| Problem description |
Give back every line of the material exactly. Skip the pictures.

| Supplied entries |
<<<<

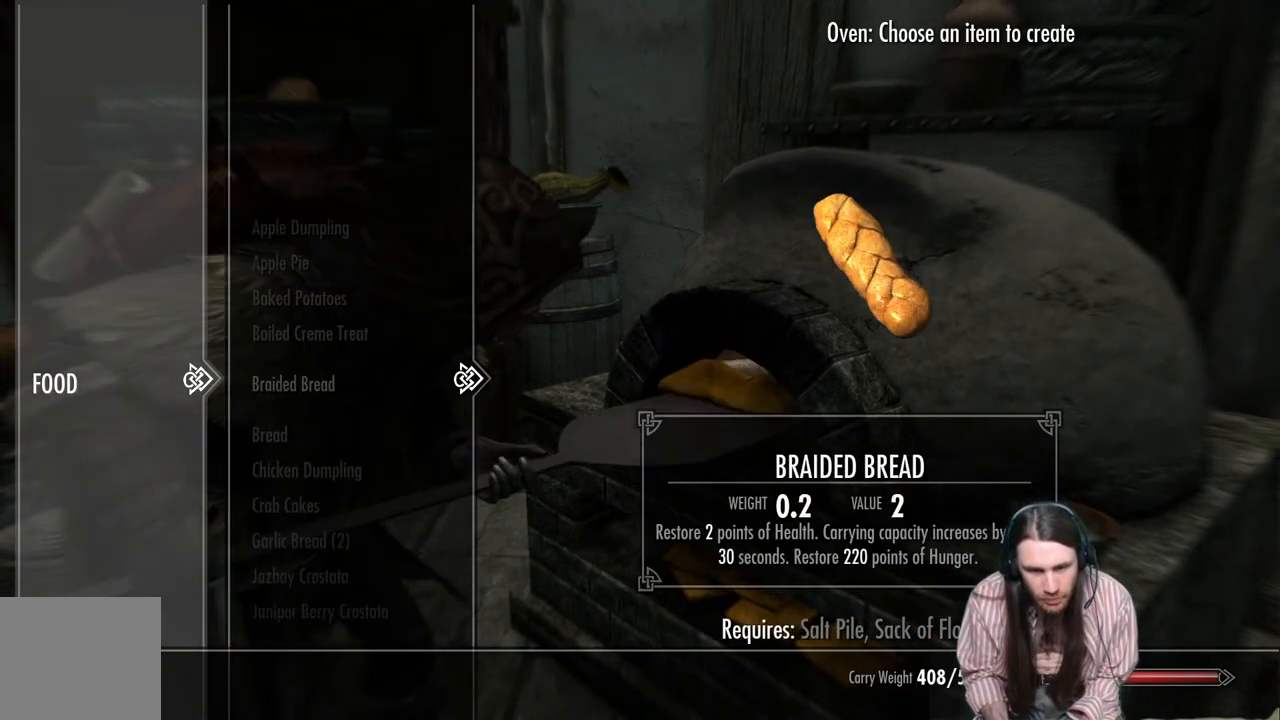
{"buttons": ["DPAD_DOWN"], "left_stick": "center", "right_stick": "center", "events": [[100, "DPAD_DOWN", "down"], [183, "DPAD_DOWN", "up"], [283, "DPAD_DOWN", "down"], [400, "DPAD_DOWN", "up"], [483, "DPAD_DOWN", "down"]]}
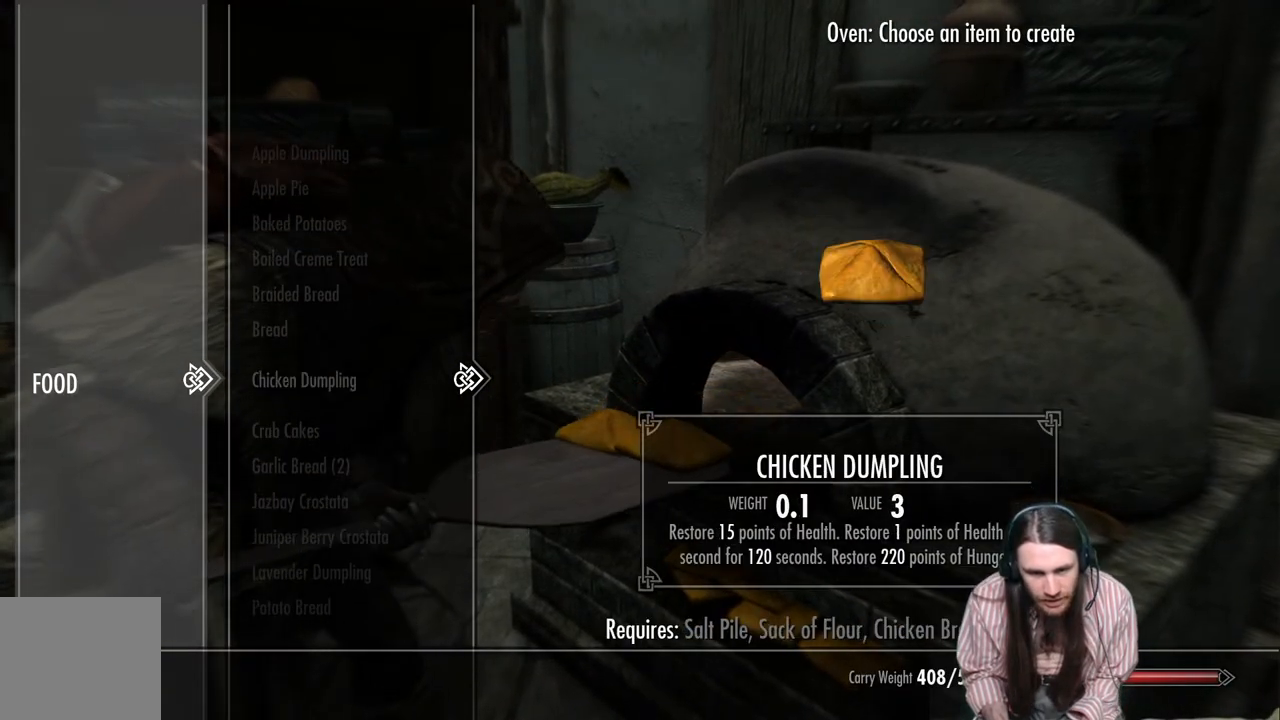
{"buttons": [], "left_stick": "center", "right_stick": "center", "events": [[100, "DPAD_DOWN", "up"], [167, "DPAD_DOWN", "down"], [283, "DPAD_DOWN", "up"], [383, "DPAD_DOWN", "down"], [483, "DPAD_DOWN", "up"]]}
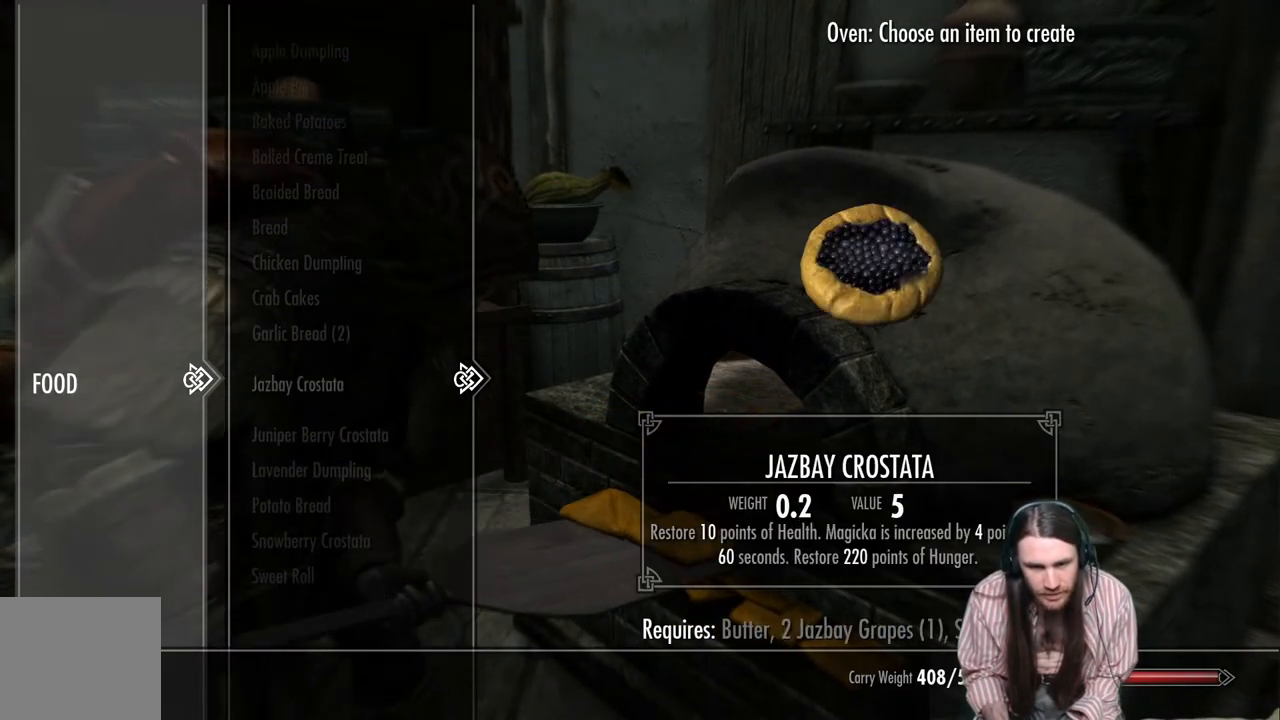
{"buttons": [], "left_stick": "center", "right_stick": "center", "events": [[67, "DPAD_DOWN", "down"], [167, "DPAD_DOWN", "up"], [250, "DPAD_DOWN", "down"], [367, "DPAD_DOWN", "up"]]}
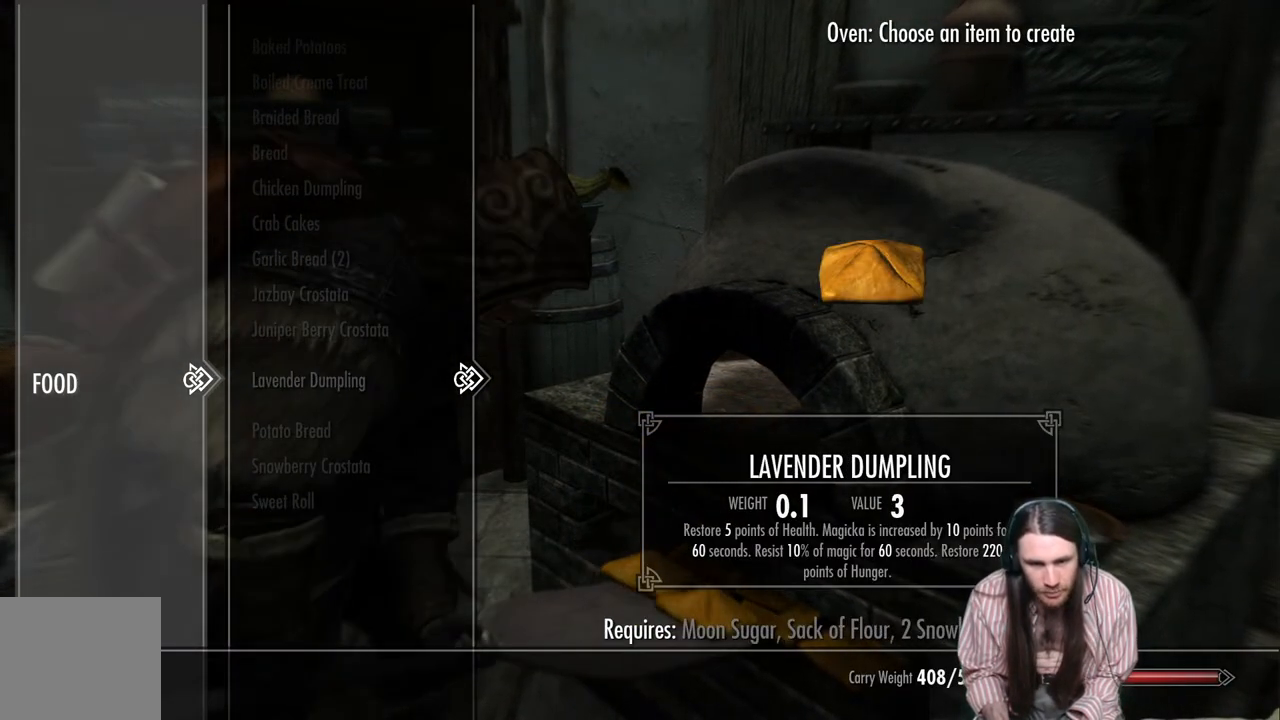
{"buttons": ["DPAD_UP"], "left_stick": "center", "right_stick": "center", "events": [[50, "DPAD_UP", "down"], [167, "DPAD_UP", "up"], [250, "DPAD_UP", "down"], [350, "DPAD_UP", "up"], [450, "DPAD_UP", "down"]]}
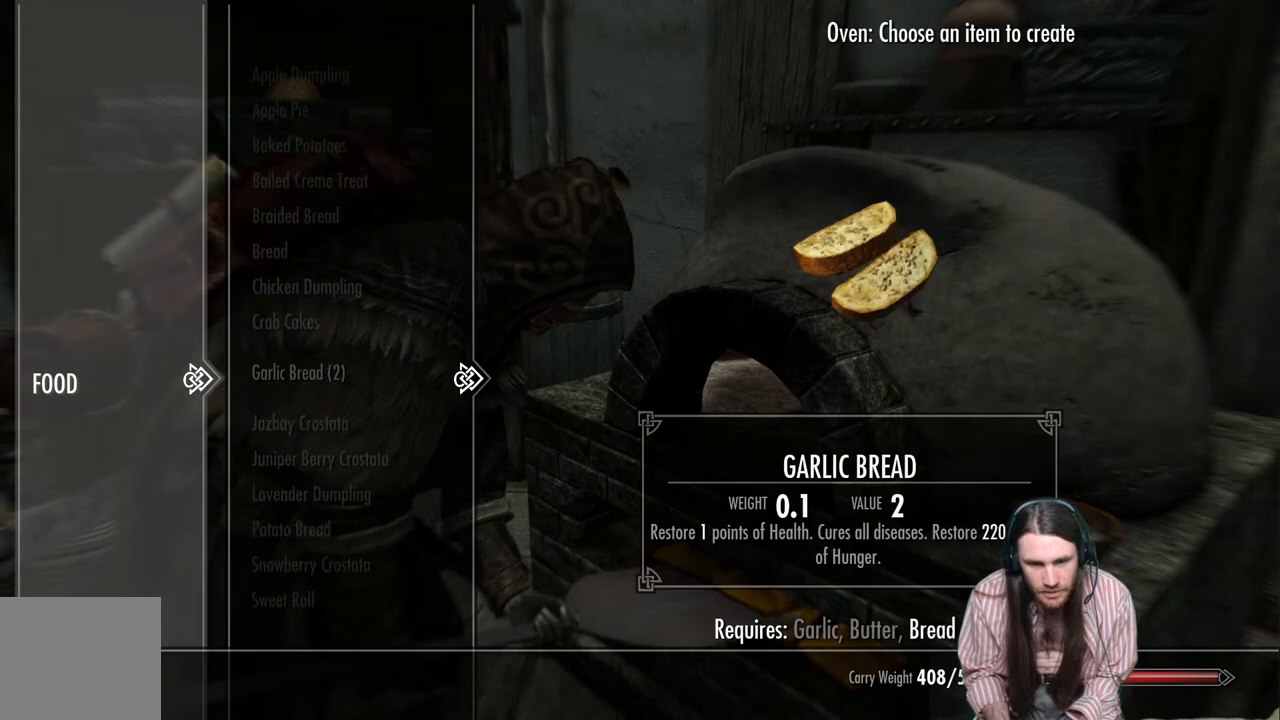
{"buttons": [], "left_stick": "center", "right_stick": "center", "events": [[33, "DPAD_UP", "up"], [217, "DPAD_DOWN", "down"], [333, "DPAD_DOWN", "up"]]}
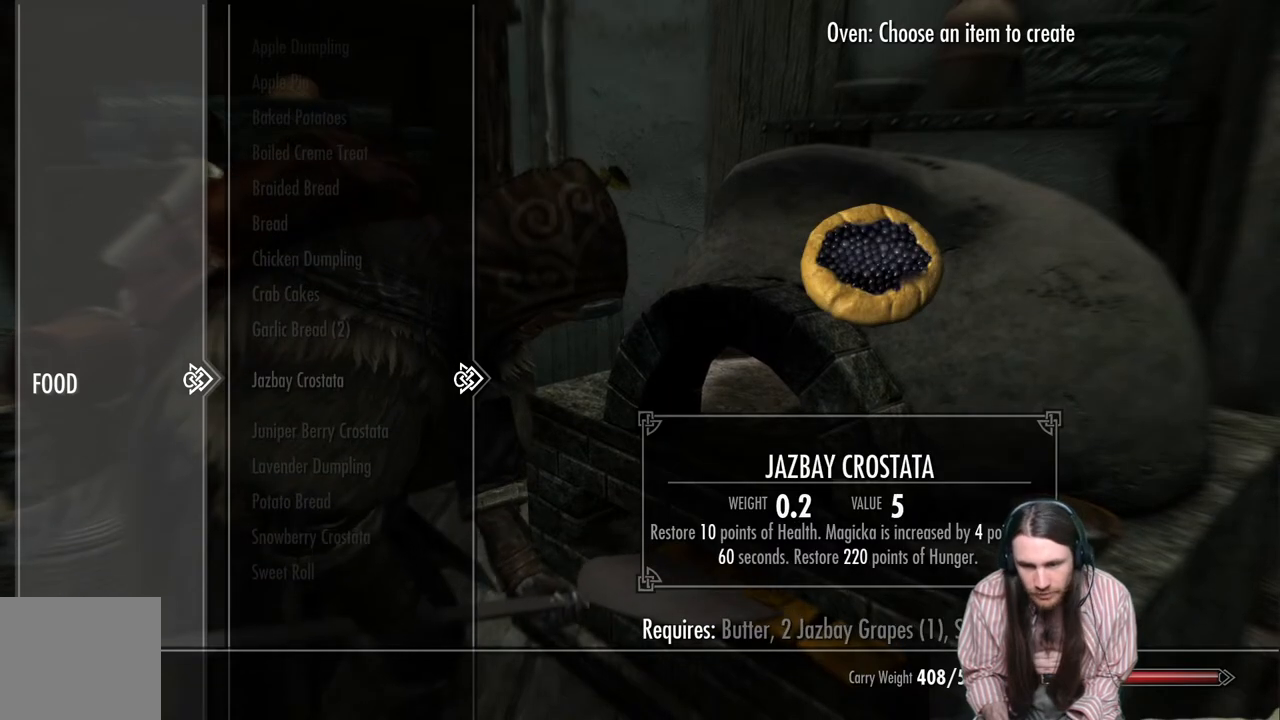
{"buttons": [], "left_stick": "center", "right_stick": "center", "events": [[67, "DPAD_DOWN", "down"], [200, "DPAD_DOWN", "up"], [300, "DPAD_DOWN", "down"], [383, "DPAD_DOWN", "up"]]}
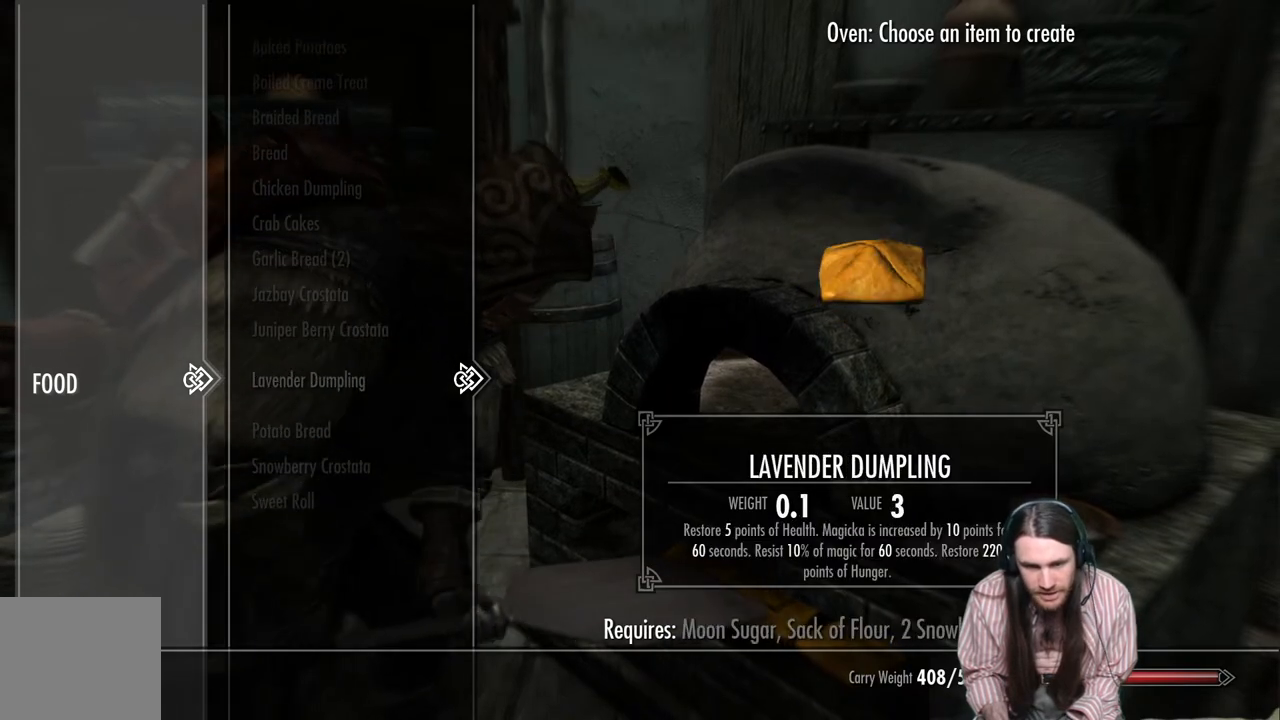
{"buttons": ["DPAD_DOWN"], "left_stick": "center", "right_stick": "center", "events": [[17, "DPAD_DOWN", "down"], [100, "DPAD_DOWN", "up"], [183, "DPAD_DOWN", "down"], [317, "DPAD_DOWN", "up"], [417, "DPAD_DOWN", "down"]]}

>>>>

| Response to the exercise |
{"buttons": ["DPAD_DOWN"], "left_stick": "center", "right_stick": "center", "events": [[100, "DPAD_DOWN", "down"], [183, "DPAD_DOWN", "up"], [283, "DPAD_DOWN", "down"], [400, "DPAD_DOWN", "up"], [483, "DPAD_DOWN", "down"]]}
{"buttons": [], "left_stick": "center", "right_stick": "center", "events": [[100, "DPAD_DOWN", "up"], [167, "DPAD_DOWN", "down"], [283, "DPAD_DOWN", "up"], [383, "DPAD_DOWN", "down"], [483, "DPAD_DOWN", "up"]]}
{"buttons": [], "left_stick": "center", "right_stick": "center", "events": [[67, "DPAD_DOWN", "down"], [167, "DPAD_DOWN", "up"], [250, "DPAD_DOWN", "down"], [367, "DPAD_DOWN", "up"]]}
{"buttons": ["DPAD_UP"], "left_stick": "center", "right_stick": "center", "events": [[50, "DPAD_UP", "down"], [167, "DPAD_UP", "up"], [250, "DPAD_UP", "down"], [350, "DPAD_UP", "up"], [450, "DPAD_UP", "down"]]}
{"buttons": [], "left_stick": "center", "right_stick": "center", "events": [[33, "DPAD_UP", "up"], [217, "DPAD_DOWN", "down"], [333, "DPAD_DOWN", "up"]]}
{"buttons": [], "left_stick": "center", "right_stick": "center", "events": [[67, "DPAD_DOWN", "down"], [200, "DPAD_DOWN", "up"], [300, "DPAD_DOWN", "down"], [383, "DPAD_DOWN", "up"]]}
{"buttons": ["DPAD_DOWN"], "left_stick": "center", "right_stick": "center", "events": [[17, "DPAD_DOWN", "down"], [100, "DPAD_DOWN", "up"], [183, "DPAD_DOWN", "down"], [317, "DPAD_DOWN", "up"], [417, "DPAD_DOWN", "down"]]}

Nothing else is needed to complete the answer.